▸ Exercise instructions
In the forum thread about the outage report below, what does Amazon prefer to use instead of cool-sounding words like "manifold"?

▸ Selected extract
####

How about words like "ec2 instances", "erlang processes", "haproxy", "nginx" and similar stuff that was likely involved in the incident?

If they're too embarrassed to tell what happened then they should just keep quiet. Don't insult your customers with handwavy bullshit bingo, that just leaves a sour taste in everyones mouth.

Just imagine the hilarity when the PHB asks his inhouse engineer to translate this "post-mortem" into layman's terms for him. Most bosses have a bit of humor, but not when it comes to hosting infrastructure.

link

ajasmin 5125 days ago

Amazon also has its own fancy vocabulary but instead of cool sounding words like manifold they prefer short acronyms.

Things like EC2 RDS AWS S3 EBS EMR IAM AMI SQS SNS SES HPC VPC

But Amazon is the reference in cloud hosting and these terms are well understood in the field.

Heroku also had to coin some words to describe their architecture. But frankly this outage report is worthy of an Hollywood hacker movie:

"A manual garbage collection process which created an unusual record in the data stream" Wow!

####

▸ Data
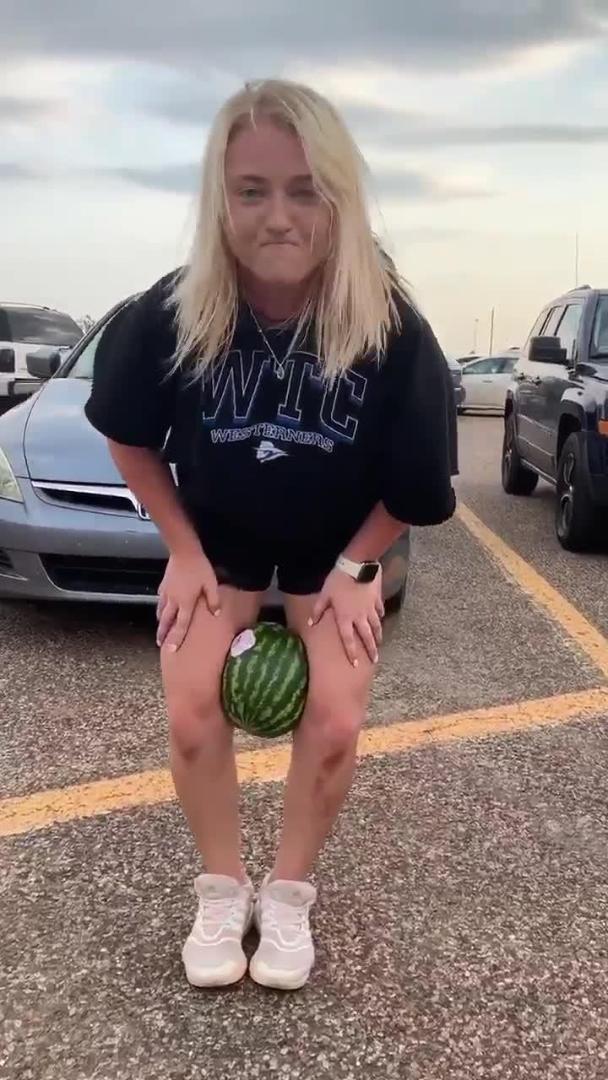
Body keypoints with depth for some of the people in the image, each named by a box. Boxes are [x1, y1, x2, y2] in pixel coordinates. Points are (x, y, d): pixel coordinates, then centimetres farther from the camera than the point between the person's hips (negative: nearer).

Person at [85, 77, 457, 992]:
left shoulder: (390, 327, -28)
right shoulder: (169, 316, -26)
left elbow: (417, 485, -12)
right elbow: (130, 438, -7)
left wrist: (352, 569, -11)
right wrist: (184, 552, -8)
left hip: (339, 546, 0)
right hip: (216, 540, 1)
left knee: (334, 725, -11)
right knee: (192, 716, -10)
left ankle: (290, 895, 16)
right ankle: (223, 891, 16)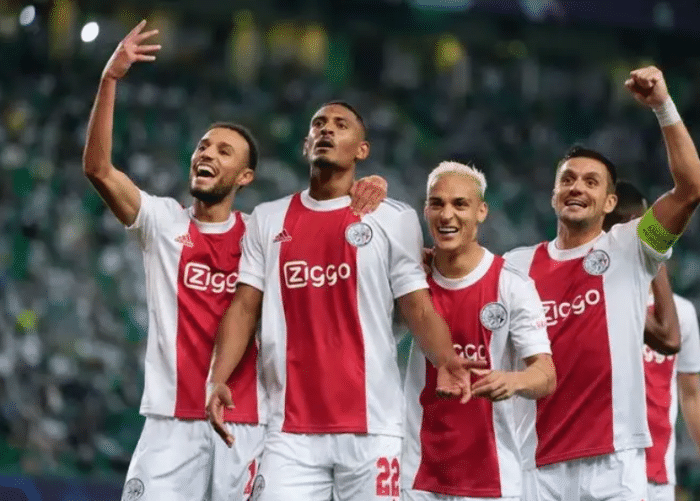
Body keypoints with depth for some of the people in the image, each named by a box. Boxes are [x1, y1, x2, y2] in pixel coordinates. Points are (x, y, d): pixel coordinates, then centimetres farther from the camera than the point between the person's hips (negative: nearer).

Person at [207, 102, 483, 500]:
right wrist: (218, 378, -5)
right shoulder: (269, 220, 13)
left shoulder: (395, 220, 5)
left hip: (371, 426, -2)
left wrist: (444, 361, -18)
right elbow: (245, 307, 11)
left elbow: (419, 308, 3)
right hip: (292, 428, 2)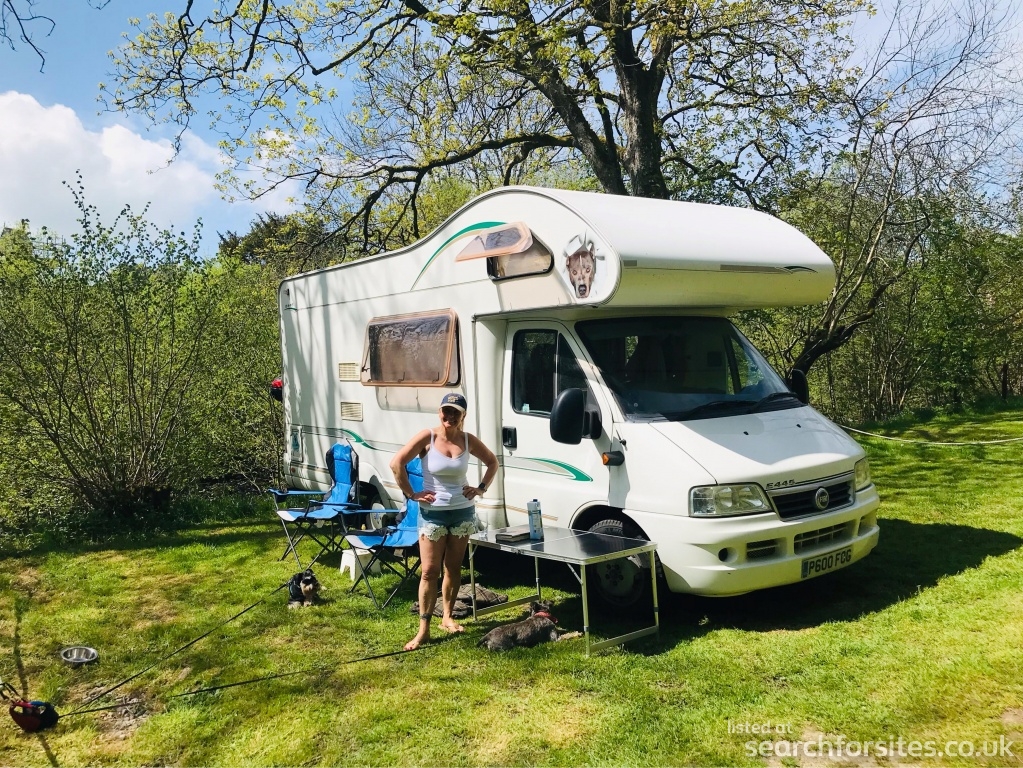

####

▸ Result for this task
Short acronyms.